→ Exercise prompt:
Write out nothing but the lines from the first line of the entries below through the line with "- ✅ All products with categories (POS page)"; no pictures go in.

Dataset entries
[Start of section]

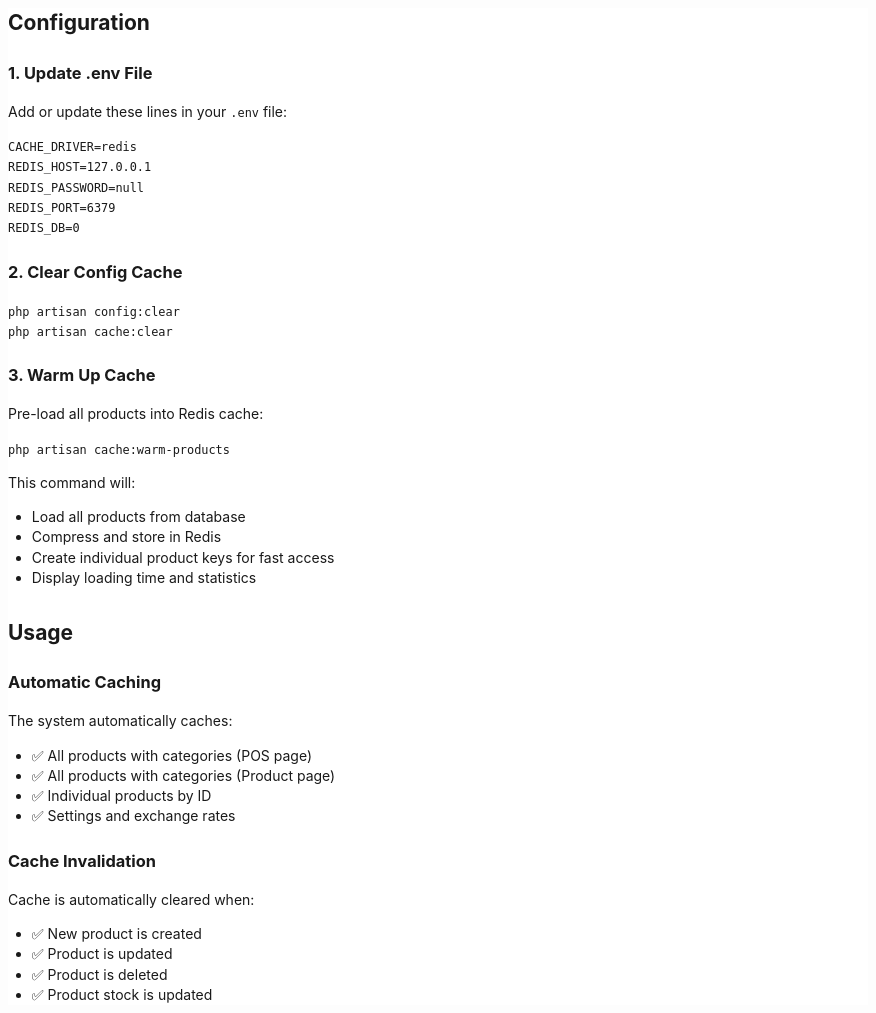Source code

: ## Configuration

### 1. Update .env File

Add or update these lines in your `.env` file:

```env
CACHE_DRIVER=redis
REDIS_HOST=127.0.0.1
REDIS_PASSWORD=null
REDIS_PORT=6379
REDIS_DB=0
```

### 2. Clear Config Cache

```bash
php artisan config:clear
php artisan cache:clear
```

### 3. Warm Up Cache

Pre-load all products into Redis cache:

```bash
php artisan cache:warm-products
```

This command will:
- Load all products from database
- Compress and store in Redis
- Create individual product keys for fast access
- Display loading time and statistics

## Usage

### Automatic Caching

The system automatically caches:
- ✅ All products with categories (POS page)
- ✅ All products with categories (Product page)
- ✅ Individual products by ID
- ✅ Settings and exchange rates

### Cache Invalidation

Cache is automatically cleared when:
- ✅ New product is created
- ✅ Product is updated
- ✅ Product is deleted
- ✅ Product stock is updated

[End of section]

→ Your response:
Source code

: ## Configuration

### 1. Update .env File

Add or update these lines in your `.env` file:

```env
CACHE_DRIVER=redis
REDIS_HOST=127.0.0.1
REDIS_PASSWORD=null
REDIS_PORT=6379
REDIS_DB=0
```

### 2. Clear Config Cache

```bash
php artisan config:clear
php artisan cache:clear
```

### 3. Warm Up Cache

Pre-load all products into Redis cache:

```bash
php artisan cache:warm-products
```

This command will:
- Load all products from database
- Compress and store in Redis
- Create individual product keys for fast access
- Display loading time and statistics

## Usage

### Automatic Caching

The system automatically caches:
- ✅ All products with categories (POS page)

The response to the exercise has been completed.